(Data items)

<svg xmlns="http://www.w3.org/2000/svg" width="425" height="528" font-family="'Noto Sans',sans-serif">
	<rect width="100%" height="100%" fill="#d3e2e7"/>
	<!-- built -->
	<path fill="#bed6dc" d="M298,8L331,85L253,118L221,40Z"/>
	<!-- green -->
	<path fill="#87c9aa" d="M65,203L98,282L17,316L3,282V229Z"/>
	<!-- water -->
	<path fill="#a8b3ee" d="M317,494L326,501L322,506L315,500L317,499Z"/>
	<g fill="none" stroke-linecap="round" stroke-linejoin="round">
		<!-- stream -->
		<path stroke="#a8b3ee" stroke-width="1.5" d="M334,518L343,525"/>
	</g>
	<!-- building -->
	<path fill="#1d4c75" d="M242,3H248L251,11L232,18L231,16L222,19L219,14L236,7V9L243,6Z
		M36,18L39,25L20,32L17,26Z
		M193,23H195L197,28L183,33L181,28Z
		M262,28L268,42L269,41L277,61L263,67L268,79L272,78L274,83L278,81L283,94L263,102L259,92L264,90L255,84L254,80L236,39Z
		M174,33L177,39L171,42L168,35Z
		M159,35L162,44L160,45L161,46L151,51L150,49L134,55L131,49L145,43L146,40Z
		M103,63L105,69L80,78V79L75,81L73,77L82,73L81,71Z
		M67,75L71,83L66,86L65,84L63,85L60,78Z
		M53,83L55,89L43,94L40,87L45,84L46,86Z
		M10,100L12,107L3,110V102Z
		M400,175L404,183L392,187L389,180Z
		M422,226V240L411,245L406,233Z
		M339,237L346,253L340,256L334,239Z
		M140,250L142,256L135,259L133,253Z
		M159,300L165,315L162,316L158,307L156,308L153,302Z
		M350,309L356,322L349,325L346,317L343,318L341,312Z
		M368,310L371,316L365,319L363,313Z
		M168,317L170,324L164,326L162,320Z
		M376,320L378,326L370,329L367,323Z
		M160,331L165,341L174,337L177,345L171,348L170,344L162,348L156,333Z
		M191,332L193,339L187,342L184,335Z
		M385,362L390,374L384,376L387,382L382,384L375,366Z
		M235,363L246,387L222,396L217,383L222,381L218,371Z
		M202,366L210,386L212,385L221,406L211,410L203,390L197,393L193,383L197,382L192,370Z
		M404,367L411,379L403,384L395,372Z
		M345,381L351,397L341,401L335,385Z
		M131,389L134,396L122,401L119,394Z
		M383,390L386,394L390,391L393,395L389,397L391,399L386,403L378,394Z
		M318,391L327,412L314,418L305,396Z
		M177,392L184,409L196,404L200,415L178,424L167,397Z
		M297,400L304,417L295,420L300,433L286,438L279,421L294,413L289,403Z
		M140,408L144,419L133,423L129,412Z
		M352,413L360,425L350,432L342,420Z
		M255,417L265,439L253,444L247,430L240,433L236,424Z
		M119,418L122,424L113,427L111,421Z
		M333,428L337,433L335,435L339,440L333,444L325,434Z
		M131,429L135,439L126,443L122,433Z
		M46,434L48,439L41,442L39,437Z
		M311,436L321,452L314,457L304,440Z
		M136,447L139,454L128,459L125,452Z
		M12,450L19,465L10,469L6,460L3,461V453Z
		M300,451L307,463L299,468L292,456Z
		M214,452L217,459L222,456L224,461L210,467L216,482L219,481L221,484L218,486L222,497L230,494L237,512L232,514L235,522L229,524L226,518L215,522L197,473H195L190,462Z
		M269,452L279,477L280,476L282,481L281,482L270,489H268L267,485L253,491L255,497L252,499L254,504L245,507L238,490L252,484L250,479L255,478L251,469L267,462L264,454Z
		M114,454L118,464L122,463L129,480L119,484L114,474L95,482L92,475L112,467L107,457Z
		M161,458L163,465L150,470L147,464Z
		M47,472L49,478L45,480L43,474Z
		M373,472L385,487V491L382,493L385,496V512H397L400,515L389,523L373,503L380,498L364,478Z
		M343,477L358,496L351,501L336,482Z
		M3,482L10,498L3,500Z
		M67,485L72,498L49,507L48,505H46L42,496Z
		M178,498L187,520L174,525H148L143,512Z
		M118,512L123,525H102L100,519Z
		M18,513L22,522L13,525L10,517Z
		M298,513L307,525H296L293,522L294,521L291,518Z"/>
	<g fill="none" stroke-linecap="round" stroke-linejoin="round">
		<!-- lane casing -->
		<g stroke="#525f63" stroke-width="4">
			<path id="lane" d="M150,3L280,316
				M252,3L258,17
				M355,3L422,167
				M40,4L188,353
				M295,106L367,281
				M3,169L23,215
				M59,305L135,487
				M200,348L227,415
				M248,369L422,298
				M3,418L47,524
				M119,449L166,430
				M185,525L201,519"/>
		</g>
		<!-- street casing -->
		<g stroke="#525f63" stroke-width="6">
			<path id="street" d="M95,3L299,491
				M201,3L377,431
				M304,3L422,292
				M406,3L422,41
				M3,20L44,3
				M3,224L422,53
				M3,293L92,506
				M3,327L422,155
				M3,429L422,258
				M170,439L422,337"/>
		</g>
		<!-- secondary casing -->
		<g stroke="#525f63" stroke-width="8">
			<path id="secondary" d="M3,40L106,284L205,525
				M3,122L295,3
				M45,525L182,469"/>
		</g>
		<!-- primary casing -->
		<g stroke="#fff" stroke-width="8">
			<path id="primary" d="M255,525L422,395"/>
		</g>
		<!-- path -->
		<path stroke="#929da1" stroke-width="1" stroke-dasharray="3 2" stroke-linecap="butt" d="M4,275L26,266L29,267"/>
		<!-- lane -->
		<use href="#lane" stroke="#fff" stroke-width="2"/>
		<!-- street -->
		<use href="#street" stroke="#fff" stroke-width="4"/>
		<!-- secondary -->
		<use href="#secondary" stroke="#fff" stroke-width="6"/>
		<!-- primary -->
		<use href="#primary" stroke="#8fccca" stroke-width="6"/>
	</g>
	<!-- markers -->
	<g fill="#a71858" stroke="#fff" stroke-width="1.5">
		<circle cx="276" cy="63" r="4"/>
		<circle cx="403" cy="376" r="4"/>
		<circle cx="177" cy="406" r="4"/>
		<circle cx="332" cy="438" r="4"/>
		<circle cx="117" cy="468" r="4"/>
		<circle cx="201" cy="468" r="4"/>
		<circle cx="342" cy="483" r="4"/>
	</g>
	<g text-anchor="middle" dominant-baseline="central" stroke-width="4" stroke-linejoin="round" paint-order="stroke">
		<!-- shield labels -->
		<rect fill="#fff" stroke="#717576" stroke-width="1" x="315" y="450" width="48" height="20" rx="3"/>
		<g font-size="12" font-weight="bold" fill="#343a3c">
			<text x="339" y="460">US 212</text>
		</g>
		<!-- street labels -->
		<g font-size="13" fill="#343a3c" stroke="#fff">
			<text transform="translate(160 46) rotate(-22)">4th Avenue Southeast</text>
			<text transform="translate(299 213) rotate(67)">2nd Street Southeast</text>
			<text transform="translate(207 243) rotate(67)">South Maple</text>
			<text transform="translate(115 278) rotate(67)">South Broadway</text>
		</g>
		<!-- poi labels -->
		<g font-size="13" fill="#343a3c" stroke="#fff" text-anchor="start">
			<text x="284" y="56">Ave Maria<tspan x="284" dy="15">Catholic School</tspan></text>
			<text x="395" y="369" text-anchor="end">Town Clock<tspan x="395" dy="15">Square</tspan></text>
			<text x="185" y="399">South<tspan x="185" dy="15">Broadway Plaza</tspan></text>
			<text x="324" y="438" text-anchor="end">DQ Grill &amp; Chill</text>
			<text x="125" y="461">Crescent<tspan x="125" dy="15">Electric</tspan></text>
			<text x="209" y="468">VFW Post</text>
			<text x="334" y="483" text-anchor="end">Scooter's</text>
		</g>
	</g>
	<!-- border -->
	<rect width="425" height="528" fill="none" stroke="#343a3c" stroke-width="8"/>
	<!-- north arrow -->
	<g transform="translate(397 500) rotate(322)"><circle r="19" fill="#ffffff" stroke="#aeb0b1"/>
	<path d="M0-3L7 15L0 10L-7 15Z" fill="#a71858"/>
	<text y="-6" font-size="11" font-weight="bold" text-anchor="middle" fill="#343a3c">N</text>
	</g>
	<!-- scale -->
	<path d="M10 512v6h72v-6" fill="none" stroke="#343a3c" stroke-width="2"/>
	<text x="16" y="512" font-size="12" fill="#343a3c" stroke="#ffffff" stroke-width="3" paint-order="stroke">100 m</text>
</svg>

**Work order**
Pick out, from the lines above, every one that contains the string "middle".

**Solution to the exercise**
	<g text-anchor="middle" dominant-baseline="central" stroke-width="4" stroke-linejoin="round" paint-order="stroke">
	<text y="-6" font-size="11" font-weight="bold" text-anchor="middle" fill="#343a3c">N</text>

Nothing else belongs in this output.